> [To do]
Across all the entries, how many lines hold "septembre"? Answer with that number and nothing else.

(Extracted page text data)
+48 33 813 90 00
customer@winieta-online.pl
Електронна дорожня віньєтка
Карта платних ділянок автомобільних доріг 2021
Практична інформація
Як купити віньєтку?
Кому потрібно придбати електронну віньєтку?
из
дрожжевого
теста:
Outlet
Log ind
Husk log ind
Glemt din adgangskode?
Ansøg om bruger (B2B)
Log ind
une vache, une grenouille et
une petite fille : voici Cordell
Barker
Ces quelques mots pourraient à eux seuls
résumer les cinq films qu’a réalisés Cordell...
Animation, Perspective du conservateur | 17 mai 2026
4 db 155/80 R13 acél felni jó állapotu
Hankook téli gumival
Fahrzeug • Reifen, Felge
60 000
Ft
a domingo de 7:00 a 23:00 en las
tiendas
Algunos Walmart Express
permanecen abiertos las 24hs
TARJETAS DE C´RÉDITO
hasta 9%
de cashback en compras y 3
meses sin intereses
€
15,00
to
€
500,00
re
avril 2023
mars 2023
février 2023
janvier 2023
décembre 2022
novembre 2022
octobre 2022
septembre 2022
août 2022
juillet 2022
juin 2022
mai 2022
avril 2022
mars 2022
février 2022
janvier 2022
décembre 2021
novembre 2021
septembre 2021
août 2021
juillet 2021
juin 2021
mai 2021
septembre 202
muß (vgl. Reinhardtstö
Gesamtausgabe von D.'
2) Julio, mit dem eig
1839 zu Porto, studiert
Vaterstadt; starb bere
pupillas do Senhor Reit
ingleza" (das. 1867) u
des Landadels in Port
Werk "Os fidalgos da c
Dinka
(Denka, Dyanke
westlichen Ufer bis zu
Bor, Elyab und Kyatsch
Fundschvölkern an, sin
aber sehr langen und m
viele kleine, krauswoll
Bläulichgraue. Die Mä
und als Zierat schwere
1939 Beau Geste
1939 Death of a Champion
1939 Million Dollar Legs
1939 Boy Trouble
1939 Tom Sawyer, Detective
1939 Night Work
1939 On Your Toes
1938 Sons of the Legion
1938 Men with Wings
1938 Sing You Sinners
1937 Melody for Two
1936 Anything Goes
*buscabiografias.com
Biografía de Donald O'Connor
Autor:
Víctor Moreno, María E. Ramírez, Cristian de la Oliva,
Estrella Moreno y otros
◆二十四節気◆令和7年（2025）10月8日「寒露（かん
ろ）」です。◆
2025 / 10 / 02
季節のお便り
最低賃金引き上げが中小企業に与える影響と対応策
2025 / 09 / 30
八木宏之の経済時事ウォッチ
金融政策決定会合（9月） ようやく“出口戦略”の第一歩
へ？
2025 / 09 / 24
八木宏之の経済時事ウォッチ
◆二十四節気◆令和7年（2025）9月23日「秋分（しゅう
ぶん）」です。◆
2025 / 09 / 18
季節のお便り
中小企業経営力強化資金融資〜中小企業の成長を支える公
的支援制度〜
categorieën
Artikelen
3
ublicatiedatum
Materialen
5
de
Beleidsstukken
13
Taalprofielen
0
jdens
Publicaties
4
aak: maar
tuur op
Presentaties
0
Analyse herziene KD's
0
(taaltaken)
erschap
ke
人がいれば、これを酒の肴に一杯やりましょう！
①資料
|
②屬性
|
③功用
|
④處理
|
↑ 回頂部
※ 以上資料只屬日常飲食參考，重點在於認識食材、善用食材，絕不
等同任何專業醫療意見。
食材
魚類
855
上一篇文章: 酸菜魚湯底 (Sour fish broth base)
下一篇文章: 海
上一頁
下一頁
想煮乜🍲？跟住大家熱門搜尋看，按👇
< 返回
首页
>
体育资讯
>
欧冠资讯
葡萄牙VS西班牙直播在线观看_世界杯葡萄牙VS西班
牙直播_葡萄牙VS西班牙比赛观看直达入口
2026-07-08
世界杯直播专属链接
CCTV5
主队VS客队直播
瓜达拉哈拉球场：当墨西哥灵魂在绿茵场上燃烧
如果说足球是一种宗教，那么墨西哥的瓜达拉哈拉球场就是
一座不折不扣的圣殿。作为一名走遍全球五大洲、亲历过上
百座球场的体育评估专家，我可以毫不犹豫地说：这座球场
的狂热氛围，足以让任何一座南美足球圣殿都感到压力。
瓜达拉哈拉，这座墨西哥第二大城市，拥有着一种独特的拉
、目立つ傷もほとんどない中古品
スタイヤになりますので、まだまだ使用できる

> [Result for this exercise]
3